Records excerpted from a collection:
"""

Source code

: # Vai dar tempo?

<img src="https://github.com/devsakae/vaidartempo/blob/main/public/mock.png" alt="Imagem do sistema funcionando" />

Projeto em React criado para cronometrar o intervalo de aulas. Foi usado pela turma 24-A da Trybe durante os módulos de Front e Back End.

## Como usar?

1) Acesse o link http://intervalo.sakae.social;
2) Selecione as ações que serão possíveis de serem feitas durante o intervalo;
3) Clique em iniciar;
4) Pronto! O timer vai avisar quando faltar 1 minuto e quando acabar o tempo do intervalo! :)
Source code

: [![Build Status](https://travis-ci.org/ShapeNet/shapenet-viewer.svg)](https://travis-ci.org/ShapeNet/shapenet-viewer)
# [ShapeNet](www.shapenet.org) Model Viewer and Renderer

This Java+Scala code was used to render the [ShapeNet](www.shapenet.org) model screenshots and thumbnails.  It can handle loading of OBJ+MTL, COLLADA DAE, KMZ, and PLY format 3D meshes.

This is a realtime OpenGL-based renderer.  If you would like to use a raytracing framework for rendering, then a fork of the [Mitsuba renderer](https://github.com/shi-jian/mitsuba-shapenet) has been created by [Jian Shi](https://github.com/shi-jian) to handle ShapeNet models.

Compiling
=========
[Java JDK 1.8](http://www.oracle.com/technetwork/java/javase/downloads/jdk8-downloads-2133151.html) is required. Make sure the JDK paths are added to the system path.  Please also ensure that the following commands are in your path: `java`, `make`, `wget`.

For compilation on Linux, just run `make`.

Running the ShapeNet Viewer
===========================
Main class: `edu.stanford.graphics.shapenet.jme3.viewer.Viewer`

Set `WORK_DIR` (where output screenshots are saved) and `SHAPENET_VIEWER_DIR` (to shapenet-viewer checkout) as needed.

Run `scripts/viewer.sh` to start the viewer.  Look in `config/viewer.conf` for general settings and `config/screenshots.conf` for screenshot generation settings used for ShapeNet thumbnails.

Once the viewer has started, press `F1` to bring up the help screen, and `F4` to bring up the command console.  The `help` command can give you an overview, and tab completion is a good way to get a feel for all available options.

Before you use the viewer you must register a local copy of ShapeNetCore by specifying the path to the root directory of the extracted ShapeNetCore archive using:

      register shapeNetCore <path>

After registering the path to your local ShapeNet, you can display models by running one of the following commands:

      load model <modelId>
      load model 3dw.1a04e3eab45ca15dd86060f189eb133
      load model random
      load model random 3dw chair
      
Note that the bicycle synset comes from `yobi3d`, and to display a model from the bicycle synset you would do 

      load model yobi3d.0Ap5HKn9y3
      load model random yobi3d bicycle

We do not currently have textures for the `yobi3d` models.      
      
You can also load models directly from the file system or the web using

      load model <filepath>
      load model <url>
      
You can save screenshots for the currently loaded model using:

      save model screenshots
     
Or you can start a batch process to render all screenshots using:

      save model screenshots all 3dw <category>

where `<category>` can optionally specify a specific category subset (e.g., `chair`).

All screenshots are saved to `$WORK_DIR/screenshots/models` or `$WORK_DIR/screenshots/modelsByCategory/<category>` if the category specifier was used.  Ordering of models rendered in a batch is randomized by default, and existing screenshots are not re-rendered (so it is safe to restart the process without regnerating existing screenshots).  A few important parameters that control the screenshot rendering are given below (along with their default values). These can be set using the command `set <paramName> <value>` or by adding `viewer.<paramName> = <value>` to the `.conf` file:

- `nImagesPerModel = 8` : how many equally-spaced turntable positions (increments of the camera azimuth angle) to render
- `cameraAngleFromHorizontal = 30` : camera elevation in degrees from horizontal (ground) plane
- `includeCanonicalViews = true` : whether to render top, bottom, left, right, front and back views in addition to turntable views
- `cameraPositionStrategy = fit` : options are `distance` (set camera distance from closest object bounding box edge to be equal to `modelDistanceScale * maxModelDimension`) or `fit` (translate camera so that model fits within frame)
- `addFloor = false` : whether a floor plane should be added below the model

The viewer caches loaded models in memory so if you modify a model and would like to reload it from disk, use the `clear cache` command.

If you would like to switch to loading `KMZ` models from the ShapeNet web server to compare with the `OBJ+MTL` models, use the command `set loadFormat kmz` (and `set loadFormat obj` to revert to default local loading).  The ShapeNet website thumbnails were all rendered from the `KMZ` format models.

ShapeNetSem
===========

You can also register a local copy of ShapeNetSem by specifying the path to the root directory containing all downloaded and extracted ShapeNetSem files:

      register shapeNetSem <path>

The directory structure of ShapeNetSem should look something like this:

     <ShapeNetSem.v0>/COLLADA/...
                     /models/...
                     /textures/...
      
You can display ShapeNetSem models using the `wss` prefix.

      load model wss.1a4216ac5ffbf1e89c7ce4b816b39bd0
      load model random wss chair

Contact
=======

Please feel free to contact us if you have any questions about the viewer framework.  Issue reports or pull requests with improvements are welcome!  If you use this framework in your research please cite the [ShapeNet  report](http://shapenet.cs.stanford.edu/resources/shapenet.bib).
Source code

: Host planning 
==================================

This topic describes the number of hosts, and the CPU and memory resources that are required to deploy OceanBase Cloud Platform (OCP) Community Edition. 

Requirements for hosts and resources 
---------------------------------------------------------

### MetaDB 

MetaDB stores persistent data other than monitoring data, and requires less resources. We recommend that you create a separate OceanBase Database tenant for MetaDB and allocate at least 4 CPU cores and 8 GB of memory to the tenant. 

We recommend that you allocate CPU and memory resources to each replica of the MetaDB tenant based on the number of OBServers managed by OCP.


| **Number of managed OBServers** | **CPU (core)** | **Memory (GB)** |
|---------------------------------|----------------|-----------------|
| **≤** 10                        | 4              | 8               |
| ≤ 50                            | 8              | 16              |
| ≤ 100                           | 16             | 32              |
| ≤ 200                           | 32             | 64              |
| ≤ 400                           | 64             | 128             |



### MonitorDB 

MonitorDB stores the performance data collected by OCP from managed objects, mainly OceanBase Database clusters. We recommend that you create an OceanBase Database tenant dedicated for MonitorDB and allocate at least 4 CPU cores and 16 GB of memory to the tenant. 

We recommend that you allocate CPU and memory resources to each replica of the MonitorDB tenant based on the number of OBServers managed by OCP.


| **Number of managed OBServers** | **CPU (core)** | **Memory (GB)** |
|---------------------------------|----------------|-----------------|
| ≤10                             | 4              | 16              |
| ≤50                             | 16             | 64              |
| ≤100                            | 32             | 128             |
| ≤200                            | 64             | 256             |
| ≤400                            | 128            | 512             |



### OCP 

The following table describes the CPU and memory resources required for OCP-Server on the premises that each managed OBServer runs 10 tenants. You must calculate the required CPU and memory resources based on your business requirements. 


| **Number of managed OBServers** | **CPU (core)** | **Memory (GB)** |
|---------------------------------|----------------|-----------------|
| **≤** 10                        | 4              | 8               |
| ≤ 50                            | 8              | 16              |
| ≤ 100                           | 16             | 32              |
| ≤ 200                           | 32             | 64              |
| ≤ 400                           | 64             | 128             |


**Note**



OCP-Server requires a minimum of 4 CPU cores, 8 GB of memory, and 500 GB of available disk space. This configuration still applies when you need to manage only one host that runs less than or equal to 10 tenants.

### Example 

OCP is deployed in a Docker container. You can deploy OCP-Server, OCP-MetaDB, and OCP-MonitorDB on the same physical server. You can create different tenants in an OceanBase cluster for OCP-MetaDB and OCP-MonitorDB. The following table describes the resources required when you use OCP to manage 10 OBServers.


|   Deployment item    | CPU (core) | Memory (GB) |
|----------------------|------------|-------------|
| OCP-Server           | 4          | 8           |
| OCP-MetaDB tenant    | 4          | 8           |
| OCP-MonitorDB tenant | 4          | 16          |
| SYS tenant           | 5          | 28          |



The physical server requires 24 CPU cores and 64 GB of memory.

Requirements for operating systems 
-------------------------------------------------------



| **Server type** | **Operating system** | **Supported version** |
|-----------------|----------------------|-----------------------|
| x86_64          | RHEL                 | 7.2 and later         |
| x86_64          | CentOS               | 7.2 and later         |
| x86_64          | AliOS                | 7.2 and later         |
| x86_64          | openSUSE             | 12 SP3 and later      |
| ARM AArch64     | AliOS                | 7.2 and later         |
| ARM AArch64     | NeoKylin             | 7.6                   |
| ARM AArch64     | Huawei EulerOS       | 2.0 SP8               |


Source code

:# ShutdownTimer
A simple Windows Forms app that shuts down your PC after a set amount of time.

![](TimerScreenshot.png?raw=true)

"""

WHAT TO PRODUCE. Reproduce the stretch from the beginning of the material through the line containing "checkout) as needed.", substituting "Building" for "Compiling" and leaving everything else unchanged.

OUTPUT OF THE EXERCISE.
Source code

: # Vai dar tempo?

<img src="https://github.com/devsakae/vaidartempo/blob/main/public/mock.png" alt="Imagem do sistema funcionando" />

Projeto em React criado para cronometrar o intervalo de aulas. Foi usado pela turma 24-A da Trybe durante os módulos de Front e Back End.

## Como usar?

1) Acesse o link http://intervalo.sakae.social;
2) Selecione as ações que serão possíveis de serem feitas durante o intervalo;
3) Clique em iniciar;
4) Pronto! O timer vai avisar quando faltar 1 minuto e quando acabar o tempo do intervalo! :)
Source code

: [![Build Status](https://travis-ci.org/ShapeNet/shapenet-viewer.svg)](https://travis-ci.org/ShapeNet/shapenet-viewer)
# [ShapeNet](www.shapenet.org) Model Viewer and Renderer

This Java+Scala code was used to render the [ShapeNet](www.shapenet.org) model screenshots and thumbnails.  It can handle loading of OBJ+MTL, COLLADA DAE, KMZ, and PLY format 3D meshes.

This is a realtime OpenGL-based renderer.  If you would like to use a raytracing framework for rendering, then a fork of the [Mitsuba renderer](https://github.com/shi-jian/mitsuba-shapenet) has been created by [Jian Shi](https://github.com/shi-jian) to handle ShapeNet models.

Building
=========
[Java JDK 1.8](http://www.oracle.com/technetwork/java/javase/downloads/jdk8-downloads-2133151.html) is required. Make sure the JDK paths are added to the system path.  Please also ensure that the following commands are in your path: `java`, `make`, `wget`.

For compilation on Linux, just run `make`.

Running the ShapeNet Viewer
===========================
Main class: `edu.stanford.graphics.shapenet.jme3.viewer.Viewer`

Set `WORK_DIR` (where output screenshots are saved) and `SHAPENET_VIEWER_DIR` (to shapenet-viewer checkout) as needed.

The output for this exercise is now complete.